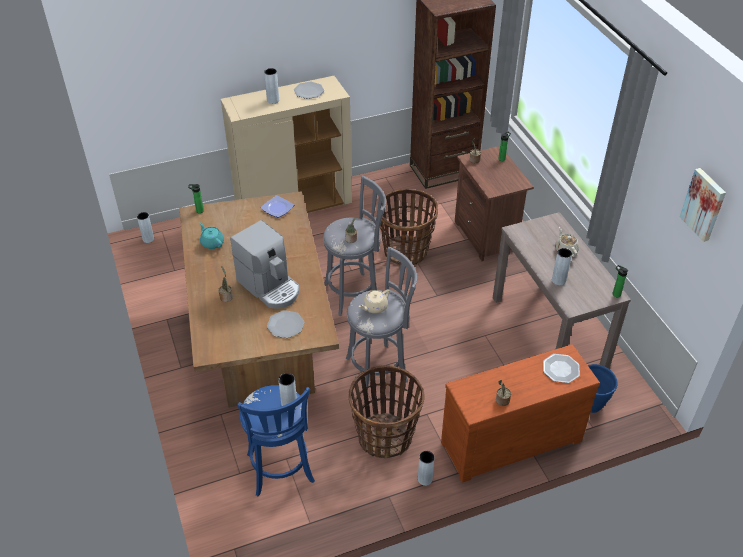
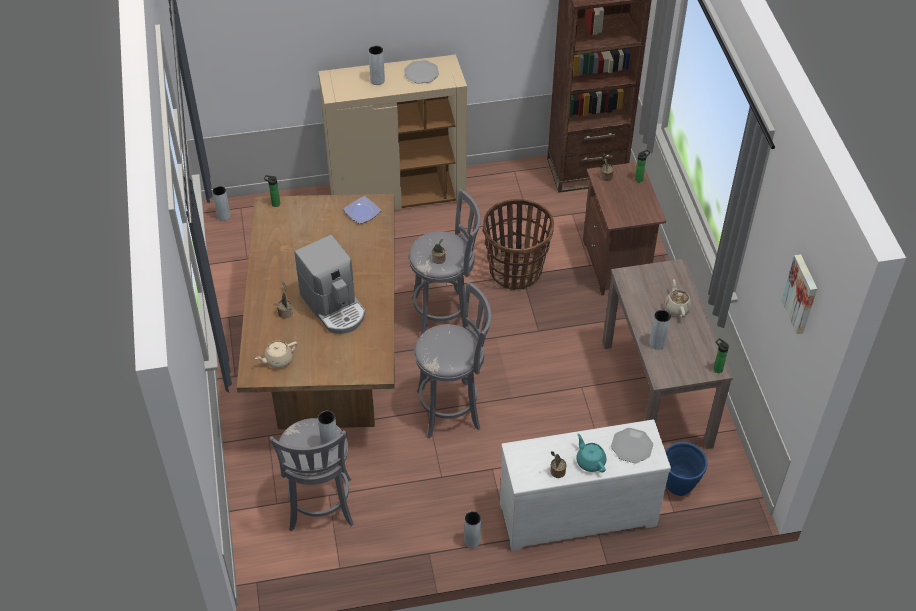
camera: 10 degrees right, 5 degrees up
turquoise teapot [199,222,224,249] -> turquoise teapot moved to [576,434,606,473]
blue stool [237,385,315,496] -> grey stool [269,418,354,531]
plate [267,310,304,338] -> none
basket [349,365,425,458] -> none
beige teapot [359,289,390,314] -> beige teapot moved to [255,341,298,368]
brown dresser [441,344,600,483] -> white dresser [500,420,671,551]

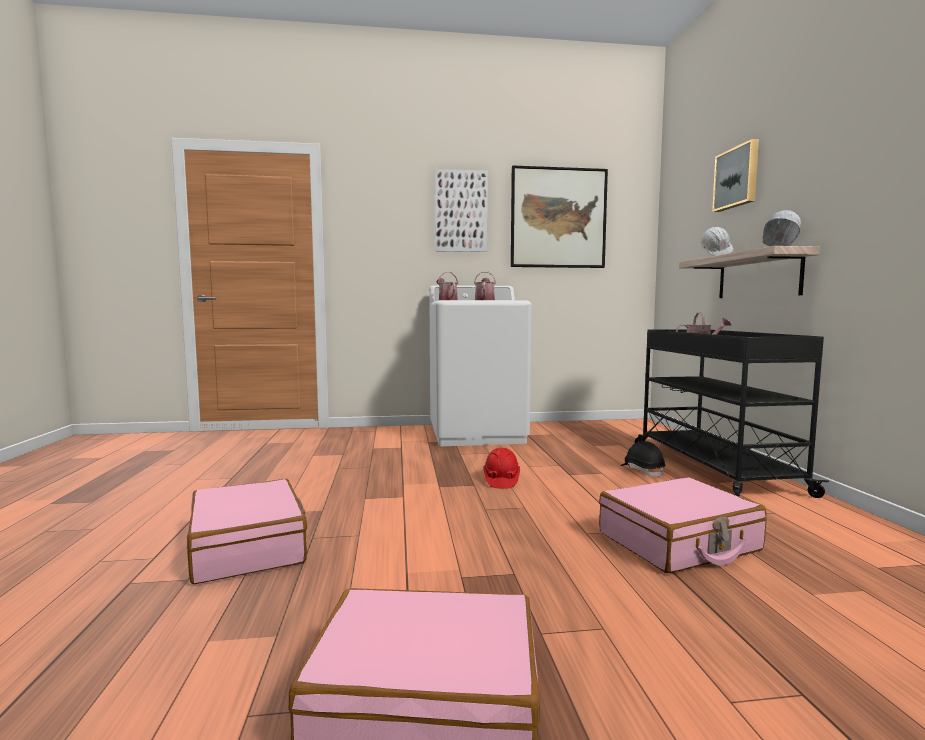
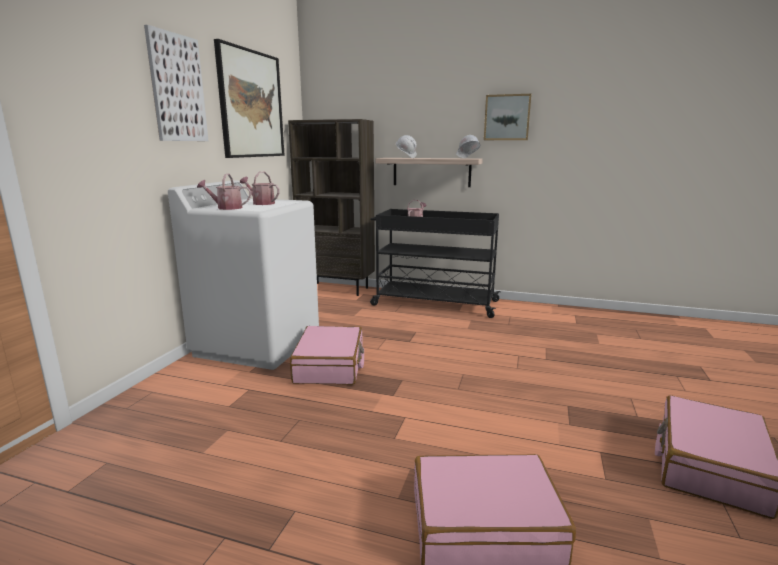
camera: 65 degrees left, 10 degrees up
red hard hat [483,448,520,489] -> none
pink suitcase [599,477,767,573] -> pink suitcase moved to [290,326,364,385]
black hard hat [621,441,665,478] -> none
picture [712,139,759,212] -> picture moved to [484,94,532,140]
none -> brown bookcase [288,119,375,296]

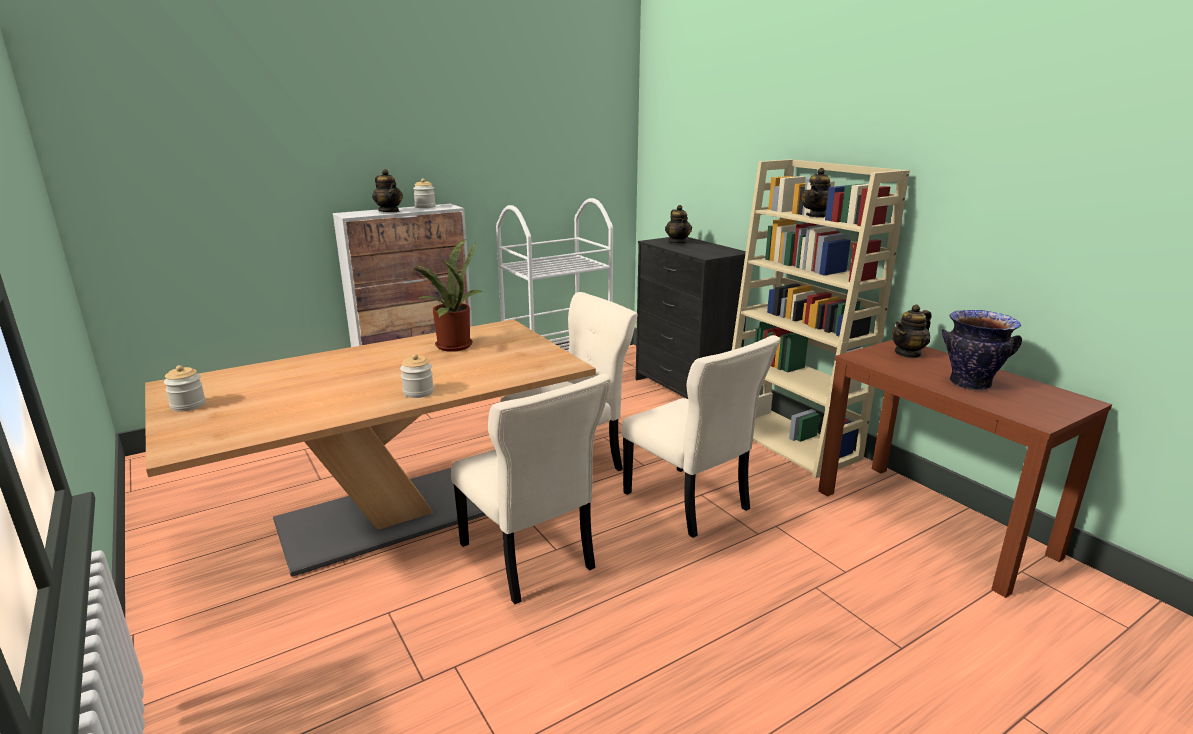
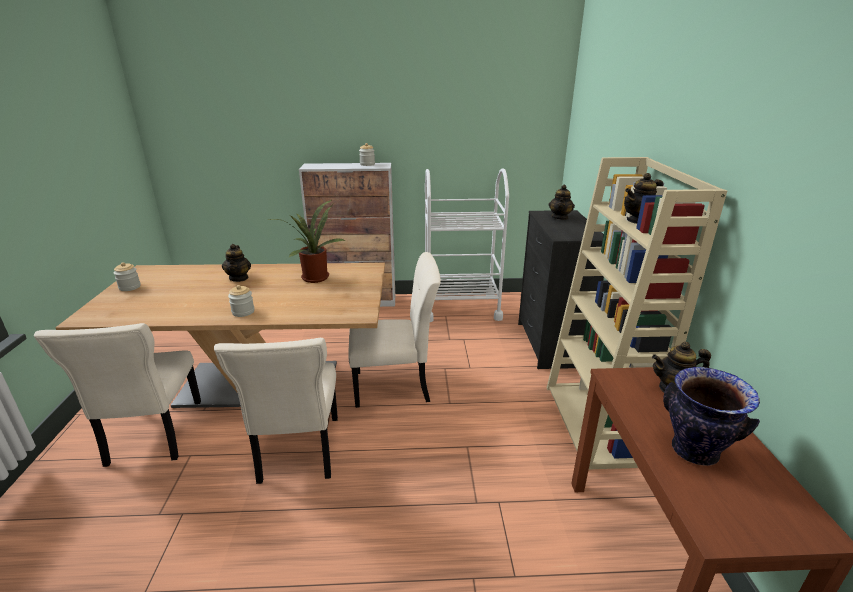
camera: 30 degrees right, 5 degrees up
teapot [372,169,403,212] -> teapot moved to [222,244,251,282]
beige chair [621,335,780,538] -> beige chair moved to [34,323,201,467]

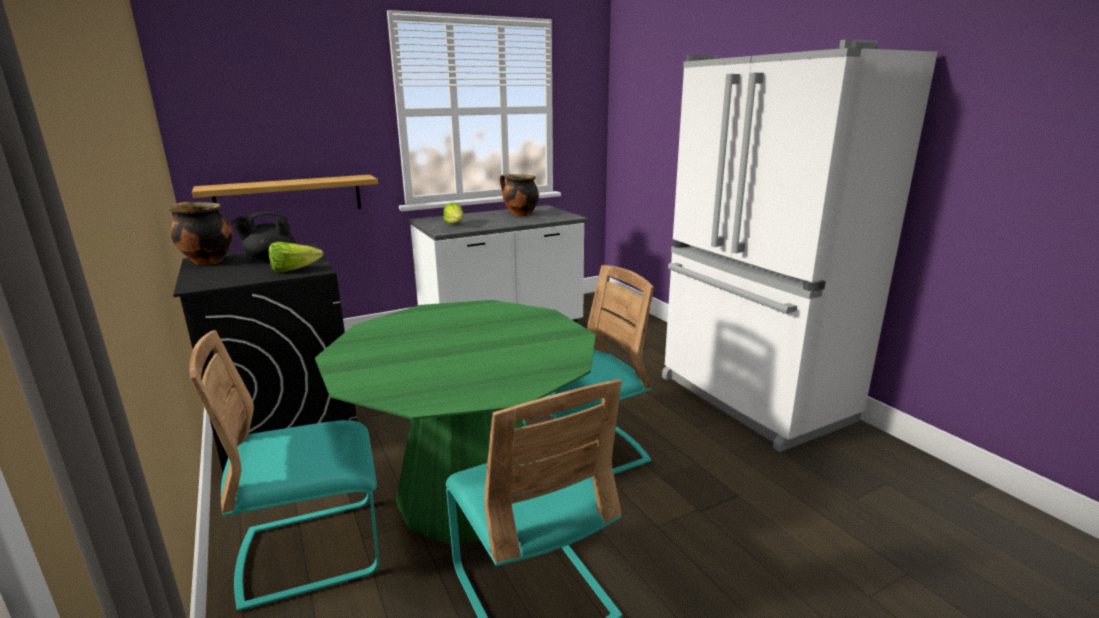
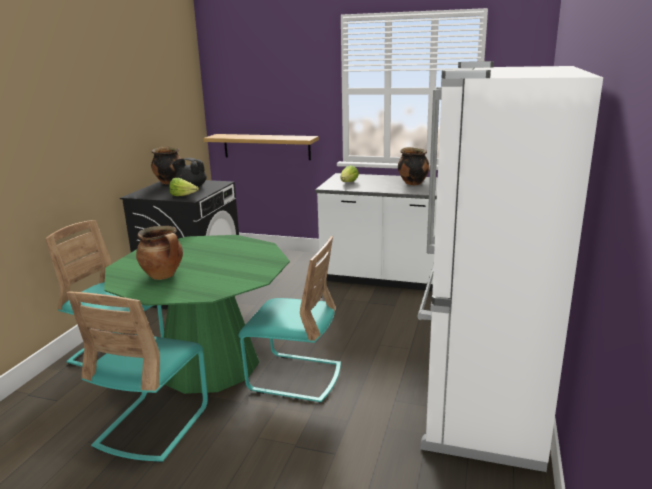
camera: 45 degrees right, 0 degrees up
none -> cooking pot [136,226,183,280]

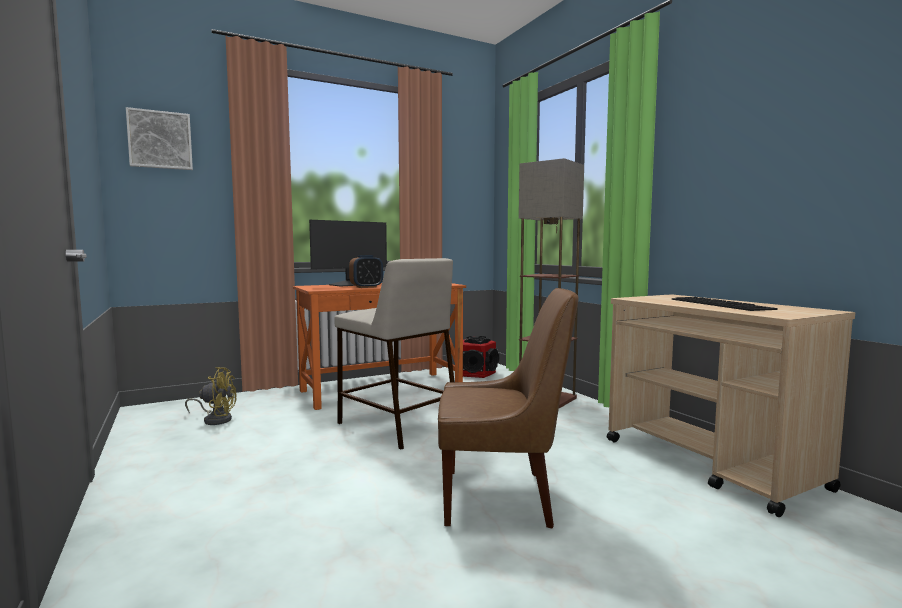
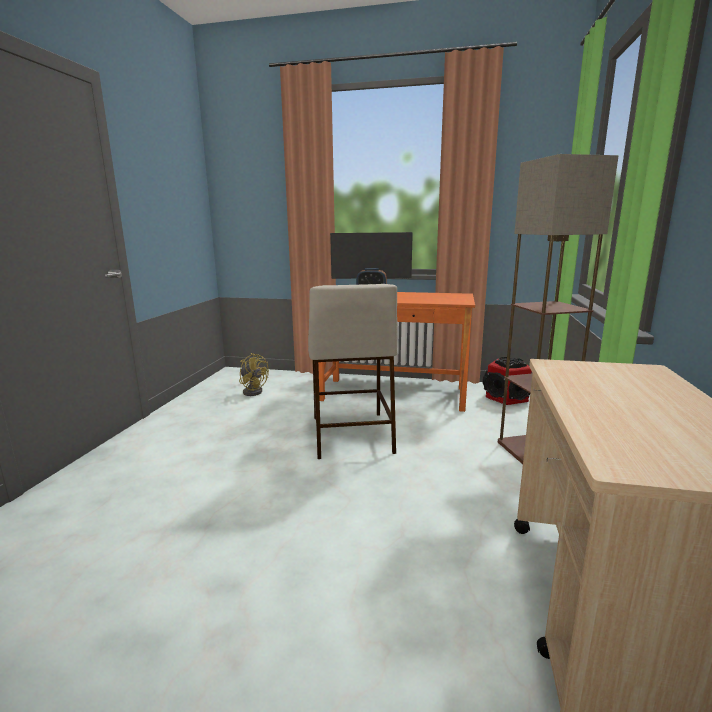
camera: 40 degrees right, 10 degrees up
picture [126,107,193,170] -> none
brown chair [438,288,579,528] -> none
keyboard [672,297,778,311] -> none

# Your instructions:
Filter the data above down to lines with the word "hard", and copy them.

# Solution:
red hard hat [483,448,520,489] -> none
black hard hat [621,441,665,478] -> none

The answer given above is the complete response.